LANGUAGE_FAMILY_LIST = ["Afro-Asiatic","Altaic","Atlantic–Congo","Austronesian","Dravidian",
                        "Indo-European","Sign","Sino-Tibetan","Unclassified"]

LANGUAGUE_ENCODING = {
    "Afro-Asiatic": [1,0,0,0,0,0,0,0,0],
    "Altaic": [0,1,0,0,0,0,0,0,0],
    "Atlantic–Congo": [0,0,1,0,0,0,0,0,0],
    "Austronesian": [0,0,0,1,0,0,0,0,0],
    "Dravidian": [0,0,0,0,1,0,0,0,0],
    "Indo-European": [0,0,0,0,0,1,0,0,0],
    "Sign": [0,0,0,0,0,0,1,0,0],
    "Sino-Tibetan": [0,0,0,0,0,0,0,1,0],
    "Unclassified": [0,0,0,0,0,0,0,0,1]
}

## Create Regression DataFrame

In [None]:
movie_regression_df = movie_df.copy()
movie_regression_df.drop(["freebase_id","plot"],axis=1,inplace=True)
movie_regression_df["num_votes"] = movie_regression_df["num_votes"].astype(np.int32)

## Languages

For the languages we can try to group per language family. It will give an idea of the different influence of a common ancestral language without going in too much details.
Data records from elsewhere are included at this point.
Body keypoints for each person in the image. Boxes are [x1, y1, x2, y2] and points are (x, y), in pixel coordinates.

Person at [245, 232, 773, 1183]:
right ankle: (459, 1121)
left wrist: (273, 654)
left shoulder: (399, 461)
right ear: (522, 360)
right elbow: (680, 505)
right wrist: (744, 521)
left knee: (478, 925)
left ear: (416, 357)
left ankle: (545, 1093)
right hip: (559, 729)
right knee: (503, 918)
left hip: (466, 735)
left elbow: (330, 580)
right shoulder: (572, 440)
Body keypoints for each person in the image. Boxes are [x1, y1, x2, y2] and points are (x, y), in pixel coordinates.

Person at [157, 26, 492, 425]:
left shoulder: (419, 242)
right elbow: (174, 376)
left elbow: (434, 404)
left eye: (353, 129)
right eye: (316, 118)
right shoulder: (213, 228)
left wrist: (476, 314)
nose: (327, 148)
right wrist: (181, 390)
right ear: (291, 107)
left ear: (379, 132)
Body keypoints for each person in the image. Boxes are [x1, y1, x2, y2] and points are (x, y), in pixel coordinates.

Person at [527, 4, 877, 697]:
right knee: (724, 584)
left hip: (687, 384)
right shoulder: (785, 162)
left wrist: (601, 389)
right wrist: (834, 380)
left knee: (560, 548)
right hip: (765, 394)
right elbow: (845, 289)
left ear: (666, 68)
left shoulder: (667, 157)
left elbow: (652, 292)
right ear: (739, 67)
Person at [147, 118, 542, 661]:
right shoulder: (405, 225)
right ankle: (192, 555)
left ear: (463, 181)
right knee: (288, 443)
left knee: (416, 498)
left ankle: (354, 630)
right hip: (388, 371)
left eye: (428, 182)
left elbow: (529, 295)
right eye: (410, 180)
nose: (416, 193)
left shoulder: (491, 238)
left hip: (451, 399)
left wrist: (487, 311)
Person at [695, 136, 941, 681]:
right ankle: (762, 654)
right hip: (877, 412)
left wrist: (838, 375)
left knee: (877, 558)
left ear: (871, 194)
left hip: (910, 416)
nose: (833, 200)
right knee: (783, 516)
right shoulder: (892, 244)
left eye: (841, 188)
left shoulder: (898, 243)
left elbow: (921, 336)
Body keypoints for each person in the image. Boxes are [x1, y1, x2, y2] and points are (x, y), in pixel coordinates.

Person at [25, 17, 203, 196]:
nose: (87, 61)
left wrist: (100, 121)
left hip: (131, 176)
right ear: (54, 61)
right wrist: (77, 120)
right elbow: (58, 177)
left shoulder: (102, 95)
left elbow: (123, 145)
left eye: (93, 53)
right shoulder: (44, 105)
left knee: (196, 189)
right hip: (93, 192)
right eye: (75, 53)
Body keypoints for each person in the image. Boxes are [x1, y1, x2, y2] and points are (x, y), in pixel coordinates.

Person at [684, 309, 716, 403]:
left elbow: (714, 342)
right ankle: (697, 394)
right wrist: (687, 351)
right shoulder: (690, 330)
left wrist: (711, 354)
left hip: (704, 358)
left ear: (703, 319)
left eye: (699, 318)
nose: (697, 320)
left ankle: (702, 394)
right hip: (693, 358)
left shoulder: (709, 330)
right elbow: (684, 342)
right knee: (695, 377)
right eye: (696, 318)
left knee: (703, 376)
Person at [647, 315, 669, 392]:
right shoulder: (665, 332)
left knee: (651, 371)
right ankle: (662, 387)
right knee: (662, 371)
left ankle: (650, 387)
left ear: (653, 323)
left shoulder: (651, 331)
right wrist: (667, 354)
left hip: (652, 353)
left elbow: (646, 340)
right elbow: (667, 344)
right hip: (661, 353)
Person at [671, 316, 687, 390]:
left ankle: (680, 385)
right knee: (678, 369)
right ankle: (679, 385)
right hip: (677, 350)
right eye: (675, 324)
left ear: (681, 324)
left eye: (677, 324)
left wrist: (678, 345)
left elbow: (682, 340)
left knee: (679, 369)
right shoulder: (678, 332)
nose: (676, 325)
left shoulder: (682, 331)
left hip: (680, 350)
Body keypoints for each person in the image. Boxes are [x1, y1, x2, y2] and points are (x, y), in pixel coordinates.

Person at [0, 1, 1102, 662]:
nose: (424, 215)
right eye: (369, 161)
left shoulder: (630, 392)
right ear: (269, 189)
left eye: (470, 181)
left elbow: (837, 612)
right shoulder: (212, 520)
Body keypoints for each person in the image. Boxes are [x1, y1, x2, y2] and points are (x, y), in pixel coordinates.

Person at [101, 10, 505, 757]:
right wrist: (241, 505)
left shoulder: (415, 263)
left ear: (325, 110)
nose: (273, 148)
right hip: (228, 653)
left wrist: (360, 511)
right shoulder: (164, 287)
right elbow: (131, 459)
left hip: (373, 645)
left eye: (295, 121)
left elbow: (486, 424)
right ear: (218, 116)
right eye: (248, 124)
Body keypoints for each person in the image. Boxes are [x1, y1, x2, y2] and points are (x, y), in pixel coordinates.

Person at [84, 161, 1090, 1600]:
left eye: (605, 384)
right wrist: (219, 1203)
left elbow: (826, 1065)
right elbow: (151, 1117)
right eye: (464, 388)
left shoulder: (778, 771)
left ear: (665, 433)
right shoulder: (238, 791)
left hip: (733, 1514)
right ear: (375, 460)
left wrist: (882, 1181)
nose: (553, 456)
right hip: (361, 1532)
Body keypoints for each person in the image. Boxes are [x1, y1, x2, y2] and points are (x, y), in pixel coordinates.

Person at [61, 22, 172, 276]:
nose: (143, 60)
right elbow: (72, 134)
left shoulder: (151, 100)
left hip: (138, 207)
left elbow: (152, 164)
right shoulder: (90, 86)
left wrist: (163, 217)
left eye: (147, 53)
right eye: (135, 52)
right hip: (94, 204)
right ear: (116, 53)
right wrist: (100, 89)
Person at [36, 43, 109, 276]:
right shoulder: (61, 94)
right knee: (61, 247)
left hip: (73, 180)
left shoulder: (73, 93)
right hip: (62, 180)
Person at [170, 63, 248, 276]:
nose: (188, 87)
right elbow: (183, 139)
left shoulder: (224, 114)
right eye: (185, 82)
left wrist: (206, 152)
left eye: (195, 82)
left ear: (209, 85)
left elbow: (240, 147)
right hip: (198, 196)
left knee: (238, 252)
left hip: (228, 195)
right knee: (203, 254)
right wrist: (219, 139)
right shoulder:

We suggest the following partition based on our previous analyses:
- Afro-Asiatic
- Altaic
- Atlantic–Congo
- Austronesian
- Dravidian
- Indo-European
- Sign
- Sino-Tibetan
- Unclassified

In [None]:
language_movie_df = spoken_languages_df.copy()
language_movie_df["language_encoding"] = language_movie_df["language_name"].apply(
    lambda c: LANGUAGE_FAMILY_MAPPING[c])
language_movie_df["language_encoding"] = language_movie_df["language_encoding"].apply(
    lambda c: np.array(LANGUAGUE_ENCODING[c]))
for language_family in LANGUAGE_FAMILY_LIST:
    language_movie_df[language_family] = language_movie_df["language_encoding"].apply(
        lambda l: l[LANGUAGE_FAMILY_LIST.index(language_family)])
    movie_regression_df[language_family] = language_movie_df.groupby("movie_id")[language_family].max()